8. The program according to claim 1, wherein, when multiple source documents are output from the large-scale language model, in the presenting step, a predetermined number of the multiple source documents are presented to the user based on predetermined criteria.

9. The program according to claim 1, wherein, when multiple source documents are output from the large-scale language model, in the presenting step, information about the multiple source documents and the comparison results are presented to the user in an order based on predetermined criteria.

10. The aforementioned information source is assigned a confidence level indicating the degree of reliability of the information source. The program according to claim 8 or 9, wherein the predetermined criteria are criteria relating to the reliability of the information source for each source document.

11. The prompt includes instructions for outputting the degree of match between the source document and the specified document, The program according to claim 8 or 9, wherein the predetermined criterion is a criterion relating to the degree of agreement between each source document and the specified document.

12. The aforementioned information source is assigned a confidence level indicating the degree of reliability of the information source. If multiple source documents are extracted, the prompt includes instructions to select at least one of the multiple source documents based on the confidence level of the information source from which the source documents are extracted, and to compare it with the specified document.

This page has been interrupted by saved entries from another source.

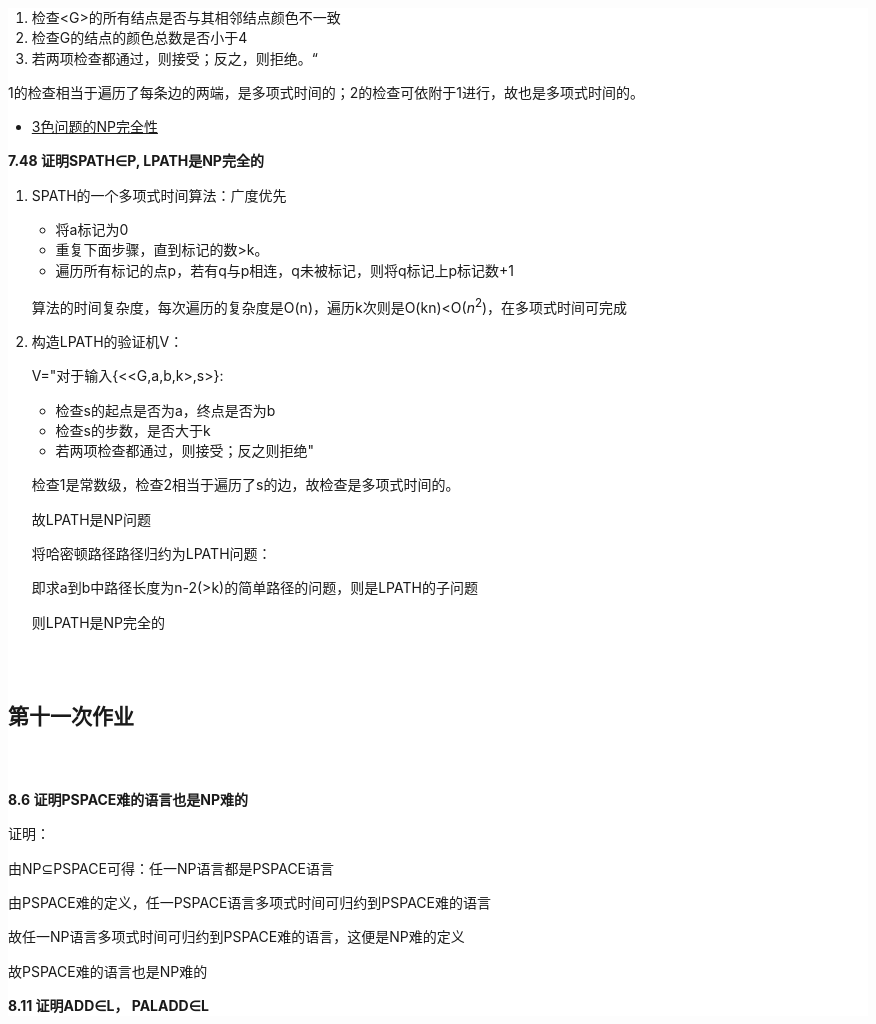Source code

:   1. 检查\<G>的所有结点是否与其相邻结点颜色不一致
  2. 检查G的结点的颜色总数是否小于4
  3. 若两项检查都通过，则接受；反之，则拒绝。“

  1的检查相当于遍历了每条边的两端，是多项式时间的；2的检查可依附于1进行，故也是多项式时间的。

-   [3色问题的NP完全性](https://soptq.me/2020/06/26/3color-npc/)



**7.48 证明SPATH$\in$P, LPATH是NP完全的**

1. SPATH的一个多项式时间算法：广度优先
   - 将a标记为0
   - 重复下面步骤，直到标记的数>k。
   - 遍历所有标记的点p，若有q与p相连，q未被标记，则将q标记上p标记数+1
   
   算法的时间复杂度，每次遍历的复杂度是O(n)，遍历k次则是O(kn)<O($n^2$)，在多项式时间可完成
   
   

2. 构造LPATH的验证机V：

   V="对于输入{<<G,a,b,k>,s>}:

   - 检查s的起点是否为a，终点是否为b
   - 检查s的步数，是否大于k
   - 若两项检查都通过，则接受；反之则拒绝"

   检查1是常数级，检查2相当于遍历了s的边，故检查是多项式时间的。

   故LPATH是NP问题

   将哈密顿路径路径归约为LPATH问题：

   即求a到b中路径长度为n-2(>k)的简单路径的问题，则是LPATH的子问题

   则LPATH是NP完全的
   <p><span><span style="font-family:Verdana, Arial, Helvetica, sans-serif;line-height:19px;text-indent:26px;"><span style="font-size:14px;"><span style="font-family:Arial;line-height:26px;"><br></span></span></span></span></p>
   
## 第十一次作业
<p><span><span style="font-family:Verdana, Arial, Helvetica, sans-serif;line-height:19px;text-indent:26px;"><span style="font-size:14px;"><span style="font-family:Arial;line-height:26px;"><br></span></span></span></span></p>

**8.6 证明PSPACE难的语言也是NP难的**

证明：

由NP$\subseteq$PSPACE可得：任一NP语言都是PSPACE语言

由PSPACE难的定义，任一PSPACE语言多项式时间可归约到PSPACE难的语言

故任一NP语言多项式时间可归约到PSPACE难的语言，这便是NP难的定义

故PSPACE难的语言也是NP难的



**8.11 证明ADD$\in$L， PALADD$\in$L**
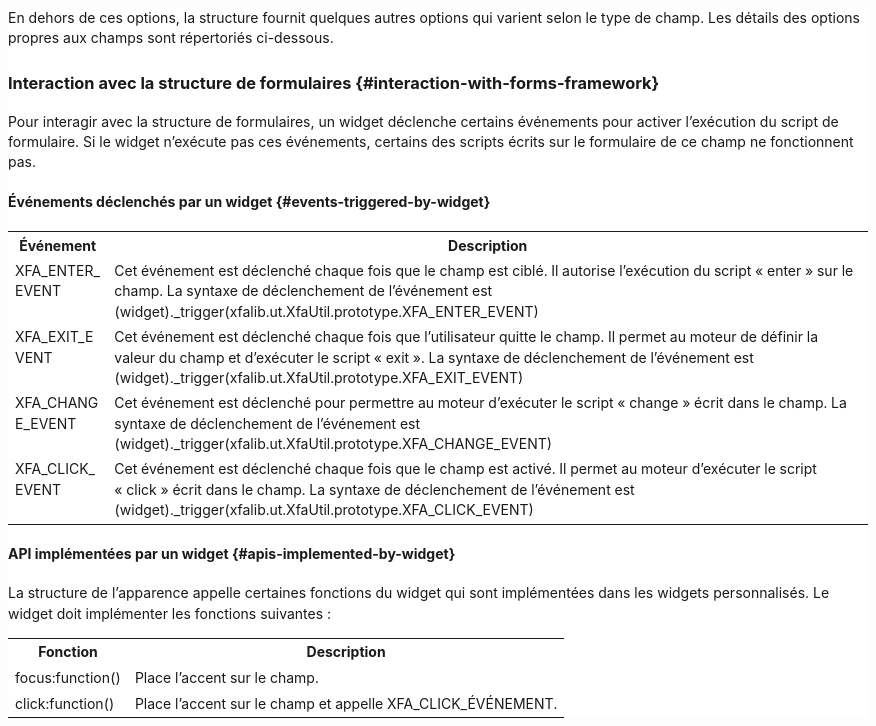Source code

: En dehors de ces options, la structure fournit quelques autres options qui varient selon le type de champ. Les détails des options propres aux champs sont répertoriés ci-dessous.

### Interaction avec la structure de formulaires  {#interaction-with-forms-framework}

Pour interagir avec la structure de formulaires, un widget déclenche certains événements pour activer l’exécution du script de formulaire. Si le widget n’exécute pas ces événements, certains des scripts écrits sur le formulaire de ce champ ne fonctionnent pas.

#### Événements déclenchés par un widget  {#events-triggered-by-widget}

<table>
 <tbody>
  <tr>
   <th>Événement </th>
   <th>Description</th>
  </tr>
  <tr>
   <td>XFA_ENTER_EVENT</td>
   <td>Cet événement est déclenché chaque fois que le champ est ciblé. Il autorise l’exécution du script « enter » sur le champ. La syntaxe de déclenchement de l’événement est<br /> (widget)._trigger(xfalib.ut.XfaUtil.prototype.XFA_ENTER_EVENT)<br /> </td>
  </tr>
  <tr>
   <td>XFA_EXIT_EVENT</td>
   <td>Cet événement est déclenché chaque fois que l’utilisateur quitte le champ. Il permet au moteur de définir la valeur du champ et d’exécuter le script « exit ». La syntaxe de déclenchement de l’événement est<br /> (widget)._trigger(xfalib.ut.XfaUtil.prototype.XFA_EXIT_EVENT)<br /> </td>
  </tr>
  <tr>
   <td>XFA_CHANGE_EVENT</td>
   <td>Cet événement est déclenché pour permettre au moteur d’exécuter le script « change » écrit dans le champ. La syntaxe de déclenchement de l’événement est<br /> (widget)._trigger(xfalib.ut.XfaUtil.prototype.XFA_CHANGE_EVENT)<br /> </td>
  </tr>
  <tr>
   <td>XFA_CLICK_EVENT</td>
   <td>Cet événement est déclenché chaque fois que le champ est activé. Il permet au moteur d’exécuter le script « click » écrit dans le champ. La syntaxe de déclenchement de l’événement est<br /> (widget)._trigger(xfalib.ut.XfaUtil.prototype.XFA_CLICK_EVENT)<br /> </td>
  </tr>
 </tbody>
</table>

#### API implémentées par un widget {#apis-implemented-by-widget}

La structure de l’apparence appelle certaines fonctions du widget qui sont implémentées dans les widgets personnalisés. Le widget doit implémenter les fonctions suivantes :

<table>
 <tbody>
  <tr>
   <th>Fonction</th>
   <th>Description</th>
  </tr>
  <tr>
   <td>focus:function()</td>
   <td>Place l’accent sur le champ.</td>
  </tr>
  <tr>
   <td>click:function()</td>
   <td>Place l’accent sur le champ et appelle XFA_CLICK_ÉVÉNEMENT.</td>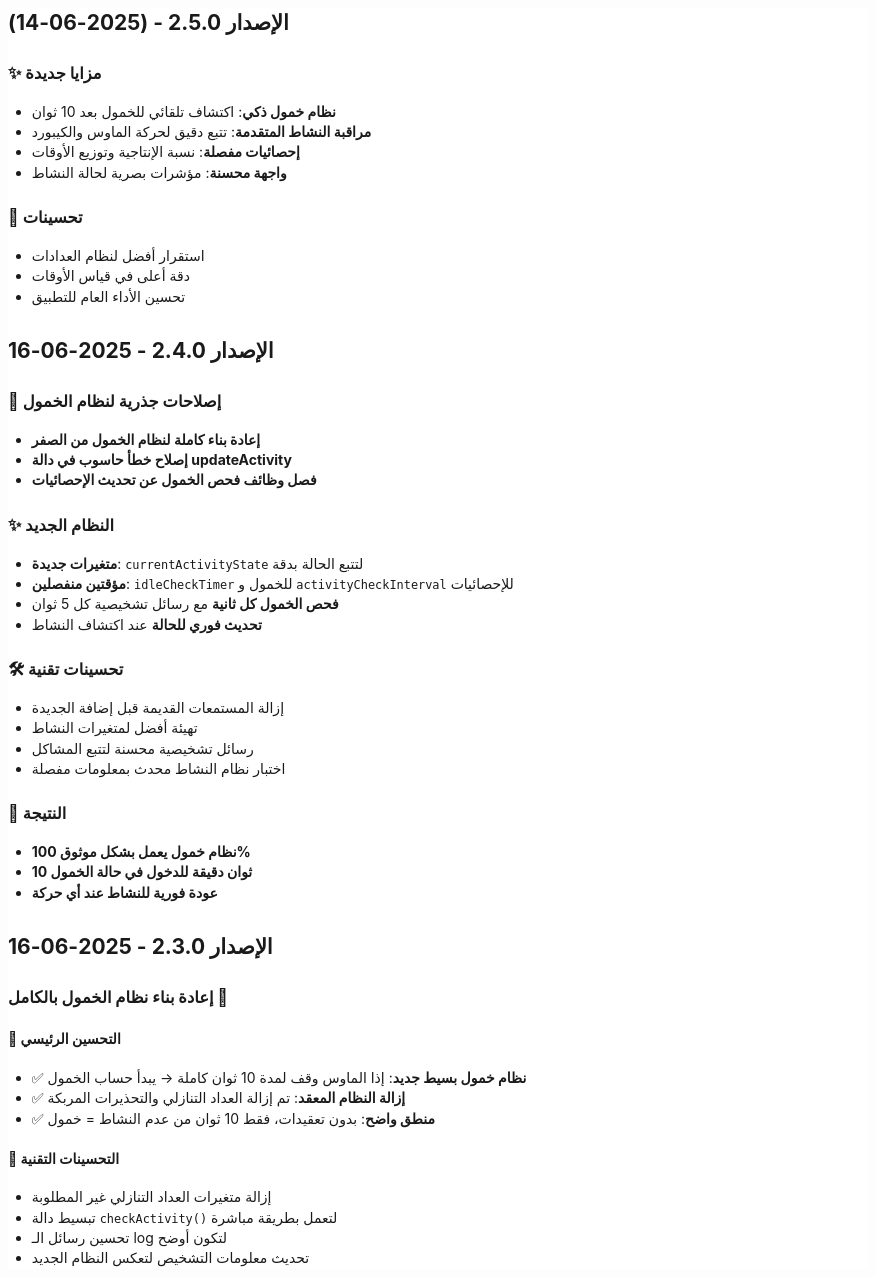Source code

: ## الإصدار 2.5.0 - (2025-06-14)
### ✨ مزايا جديدة
- **نظام خمول ذكي**: اكتشاف تلقائي للخمول بعد 10 ثوان
- **مراقبة النشاط المتقدمة**: تتبع دقيق لحركة الماوس والكيبورد
- **إحصائيات مفصلة**: نسبة الإنتاجية وتوزيع الأوقات
- **واجهة محسنة**: مؤشرات بصرية لحالة النشاط

### 🔧 تحسينات
- استقرار أفضل لنظام العدادات
- دقة أعلى في قياس الأوقات
- تحسين الأداء العام للتطبيق

## الإصدار 2.4.0 - 2025-06-16

### 🔧 إصلاحات جذرية لنظام الخمول
- **إعادة بناء كاملة لنظام الخمول من الصفر**
- **إصلاح خطأ حاسوب في دالة updateActivity**  
- **فصل وظائف فحص الخمول عن تحديث الإحصائيات**

### ✨ النظام الجديد
- **متغيرات جديدة**: `currentActivityState` لتتبع الحالة بدقة
- **مؤقتين منفصلين**: `idleCheckTimer` للخمول و `activityCheckInterval` للإحصائيات  
- **فحص الخمول كل ثانية** مع رسائل تشخيصية كل 5 ثوان
- **تحديث فوري للحالة** عند اكتشاف النشاط

### 🛠️ تحسينات تقنية
- إزالة المستمعات القديمة قبل إضافة الجديدة
- تهيئة أفضل لمتغيرات النشاط
- رسائل تشخيصية محسنة لتتبع المشاكل
- اختبار نظام النشاط محدث بمعلومات مفصلة

### 🎯 النتيجة
- **نظام خمول يعمل بشكل موثوق 100%**
- **10 ثوان دقيقة للدخول في حالة الخمول**
- **عودة فورية للنشاط عند أي حركة**

## الإصدار 2.3.0 - 2025-06-16

### إعادة بناء نظام الخمول بالكامل 🔄

#### 🎯 التحسين الرئيسي
- ✅ **نظام خمول بسيط جديد**: إذا الماوس وقف لمدة 10 ثوان كاملة → يبدأ حساب الخمول
- ✅ **إزالة النظام المعقد**: تم إزالة العداد التنازلي والتحذيرات المربكة
- ✅ **منطق واضح**: بدون تعقيدات، فقط 10 ثوان من عدم النشاط = خمول

#### 🔧 التحسينات التقنية
- إزالة متغيرات العداد التنازلي غير المطلوبة
- تبسيط دالة `checkActivity()` لتعمل بطريقة مباشرة
- تحسين رسائل الـ log لتكون أوضح
- تحديث معلومات التشخيص لتعكس النظام الجديد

The program according to claim 1.

13. The program according to claim 1, wherein the specified text is text included in a post on a social networking service.

14. A method to be performed on a computer comprising a processor and memory, wherein the processor Steps to accept text specifications, A step of generating a prompt that includes an instruction for the artificial intelligence system to extract at least one source document containing a description similar to the specified document from an available information source and output information about the source document, and an instruction to compare the extracted source document with the specified document, The steps include: inputting the prompt into a large-scale language model provided by the artificial intelligence system, and then presenting the user with information about the source text and the results of comparing the specified text with the source text, based on the response obtained from the large-scale language model; How to do it.

15. An information processing apparatus comprising a control unit and a storage unit, wherein the control unit is Steps to accept text specifications, A step of generating a prompt that includes an instruction for the artificial intelligence system to extract at least one source document containing a description similar to the specified document from an available information source and output information about the source document, and an instruction to compare the extracted source document with the specified document, The steps include: inputting the prompt into a large-scale language model provided by the artificial intelligence system, and then presenting the user with information about the source text and the results of comparing the specified text with the source text, based on the response obtained from the large-scale language model; An information processing device that performs the following actions.

16. A system comprising at least one information processing device having a control unit and a storage unit, Steps to accept text specifications, A step of generating a prompt that includes an instruction for the artificial intelligence system to extract at least one source document containing a description similar to the specified document from an available information source and output information about the source document, and an instruction to compare the extracted source document with the specified document, The steps include: inputting the prompt into a large-scale language model provided by the artificial intelligence system, and then presenting the user with information about the source text and the results of comparing the specified text with the source text, based on the response obtained from the large-scale language model; A system that executes this process.